After his World War Two heroics in the first movie, Captain America wakes up in the 21st century to exactly the same set of problems. Living up to its name, the evil Hydra organisation refuses to be decapitated. It simply grows another head and comes back all the stronger.

So that’s problem number one. Problem number two is that Captain America hasn’t got any more interesting for his long sleep.

The Winter Soldier

The Winter Soldier

Comfortably the dullest of the superheroes, he is solid, dependable, all American, hunky , has got a very small shield, and that’s about it. The blurb for the film talks about moral complexity, but there’s not much of that going on here. The Captain is about as one dimensional as it is possible to be – not that that particularly matters. The plot is thoroughly murky and tries to layer deception upon deception in a world where infiltration means plenty of shifting allegiances.
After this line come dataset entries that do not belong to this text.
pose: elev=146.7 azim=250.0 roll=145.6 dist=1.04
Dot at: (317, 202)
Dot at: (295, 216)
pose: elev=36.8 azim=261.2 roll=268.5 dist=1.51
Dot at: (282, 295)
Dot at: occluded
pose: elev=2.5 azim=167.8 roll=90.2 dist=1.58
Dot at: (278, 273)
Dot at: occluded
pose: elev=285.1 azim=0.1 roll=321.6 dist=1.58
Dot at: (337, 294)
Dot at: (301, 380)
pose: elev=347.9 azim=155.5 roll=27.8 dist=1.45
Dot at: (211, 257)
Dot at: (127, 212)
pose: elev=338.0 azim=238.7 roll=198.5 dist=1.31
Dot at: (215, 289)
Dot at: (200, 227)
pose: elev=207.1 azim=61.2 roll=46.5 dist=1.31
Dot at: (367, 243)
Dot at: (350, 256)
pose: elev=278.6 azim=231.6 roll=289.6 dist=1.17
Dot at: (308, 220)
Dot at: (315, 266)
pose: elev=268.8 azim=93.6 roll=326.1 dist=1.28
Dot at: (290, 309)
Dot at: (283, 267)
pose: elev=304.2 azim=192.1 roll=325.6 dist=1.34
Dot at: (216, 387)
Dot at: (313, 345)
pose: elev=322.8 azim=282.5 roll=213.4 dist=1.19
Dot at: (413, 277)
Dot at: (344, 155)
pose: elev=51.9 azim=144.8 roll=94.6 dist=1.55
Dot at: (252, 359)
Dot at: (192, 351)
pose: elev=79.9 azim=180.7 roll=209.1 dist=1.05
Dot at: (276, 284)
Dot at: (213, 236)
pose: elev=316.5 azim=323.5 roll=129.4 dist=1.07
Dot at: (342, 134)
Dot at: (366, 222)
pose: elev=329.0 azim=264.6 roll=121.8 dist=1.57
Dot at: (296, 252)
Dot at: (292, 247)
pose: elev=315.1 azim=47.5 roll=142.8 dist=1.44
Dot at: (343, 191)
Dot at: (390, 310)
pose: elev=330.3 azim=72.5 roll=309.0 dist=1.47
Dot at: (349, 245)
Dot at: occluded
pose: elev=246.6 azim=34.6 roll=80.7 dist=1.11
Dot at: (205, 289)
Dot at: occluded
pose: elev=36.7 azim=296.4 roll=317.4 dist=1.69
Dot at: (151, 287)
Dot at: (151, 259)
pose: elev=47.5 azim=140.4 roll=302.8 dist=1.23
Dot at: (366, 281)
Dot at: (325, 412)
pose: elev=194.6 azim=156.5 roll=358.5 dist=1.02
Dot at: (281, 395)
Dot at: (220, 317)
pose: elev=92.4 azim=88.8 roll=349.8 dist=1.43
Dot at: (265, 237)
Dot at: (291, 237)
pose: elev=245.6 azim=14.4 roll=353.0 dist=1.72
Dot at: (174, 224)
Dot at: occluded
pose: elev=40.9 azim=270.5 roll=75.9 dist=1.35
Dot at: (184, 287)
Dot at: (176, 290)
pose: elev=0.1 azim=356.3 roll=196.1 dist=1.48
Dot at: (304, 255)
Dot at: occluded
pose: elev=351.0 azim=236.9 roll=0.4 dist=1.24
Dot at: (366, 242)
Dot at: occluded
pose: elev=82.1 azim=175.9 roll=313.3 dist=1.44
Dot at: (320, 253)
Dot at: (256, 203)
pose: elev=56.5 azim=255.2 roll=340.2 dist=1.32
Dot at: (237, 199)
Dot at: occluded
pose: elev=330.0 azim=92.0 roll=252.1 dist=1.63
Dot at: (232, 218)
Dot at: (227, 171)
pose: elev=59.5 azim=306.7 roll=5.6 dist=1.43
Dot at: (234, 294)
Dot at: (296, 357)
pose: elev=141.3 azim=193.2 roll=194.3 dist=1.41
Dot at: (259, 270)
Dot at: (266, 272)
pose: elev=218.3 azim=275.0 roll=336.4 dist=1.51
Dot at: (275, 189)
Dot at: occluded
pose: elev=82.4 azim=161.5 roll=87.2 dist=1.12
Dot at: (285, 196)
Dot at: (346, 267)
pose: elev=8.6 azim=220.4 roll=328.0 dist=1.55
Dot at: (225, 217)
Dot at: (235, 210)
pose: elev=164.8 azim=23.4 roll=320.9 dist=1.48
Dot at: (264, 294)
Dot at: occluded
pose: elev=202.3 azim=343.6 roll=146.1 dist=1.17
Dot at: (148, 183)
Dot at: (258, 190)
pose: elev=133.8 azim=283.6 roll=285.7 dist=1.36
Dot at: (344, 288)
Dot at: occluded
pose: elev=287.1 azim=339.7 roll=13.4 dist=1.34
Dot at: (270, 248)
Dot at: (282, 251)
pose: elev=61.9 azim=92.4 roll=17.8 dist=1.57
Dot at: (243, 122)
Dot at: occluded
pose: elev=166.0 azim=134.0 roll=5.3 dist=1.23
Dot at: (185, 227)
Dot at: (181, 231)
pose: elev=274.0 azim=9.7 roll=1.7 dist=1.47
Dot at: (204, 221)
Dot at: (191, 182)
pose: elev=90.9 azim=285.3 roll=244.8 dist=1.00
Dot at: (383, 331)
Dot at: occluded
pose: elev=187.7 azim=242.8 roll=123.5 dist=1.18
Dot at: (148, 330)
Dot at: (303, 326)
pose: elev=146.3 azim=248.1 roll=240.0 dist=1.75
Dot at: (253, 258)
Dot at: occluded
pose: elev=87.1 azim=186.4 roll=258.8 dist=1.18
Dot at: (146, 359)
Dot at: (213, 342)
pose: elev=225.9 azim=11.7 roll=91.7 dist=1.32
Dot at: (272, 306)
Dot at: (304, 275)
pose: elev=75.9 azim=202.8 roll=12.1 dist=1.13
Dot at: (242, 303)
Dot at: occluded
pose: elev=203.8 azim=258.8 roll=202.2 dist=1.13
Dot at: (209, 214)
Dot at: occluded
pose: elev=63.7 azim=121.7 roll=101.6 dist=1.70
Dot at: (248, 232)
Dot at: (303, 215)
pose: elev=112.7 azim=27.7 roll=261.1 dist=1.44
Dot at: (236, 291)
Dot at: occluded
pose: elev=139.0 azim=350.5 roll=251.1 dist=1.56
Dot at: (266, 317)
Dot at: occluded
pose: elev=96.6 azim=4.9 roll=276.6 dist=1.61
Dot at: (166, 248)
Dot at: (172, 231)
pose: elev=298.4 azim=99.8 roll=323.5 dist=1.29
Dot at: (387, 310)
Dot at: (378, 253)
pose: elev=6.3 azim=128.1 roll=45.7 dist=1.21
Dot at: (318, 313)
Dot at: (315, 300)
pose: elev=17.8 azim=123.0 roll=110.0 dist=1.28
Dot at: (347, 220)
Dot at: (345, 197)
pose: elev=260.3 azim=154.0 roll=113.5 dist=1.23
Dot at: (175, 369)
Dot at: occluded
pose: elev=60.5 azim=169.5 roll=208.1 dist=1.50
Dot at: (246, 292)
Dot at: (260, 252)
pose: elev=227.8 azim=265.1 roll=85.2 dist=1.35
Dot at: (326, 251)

But this isn’t a film about plot subtlety; it’s all about the action as once again it falls to Captain America to save the free world in his rather wooden way.

His boss is dead (or is he?), and his boss’s boss has come up with a dodgy agenda which suggests he might just be working for the other side.

It’s time for Captain America (Chris Evans) to dust off his shield, aided and abetted by a terribly-chipper chap with wings known as The Falcon (Anthony Mackie). His foe is the mysterious Winter Soldier (Sebastian Stan), an automaton whose strings are being pulled by Hydra. When it emerges that the Winter Soldier in a previous incarnation might actually have been someone the Captain once knew, it all threatens to get a little bit more interesting. But really it’s all about the special effects, not the psychology – and there are plenty of those as three massive airships threaten to destroy us all. The film is at least half an hour too long and won’t linger long in memory, but it’s fun nonetheless.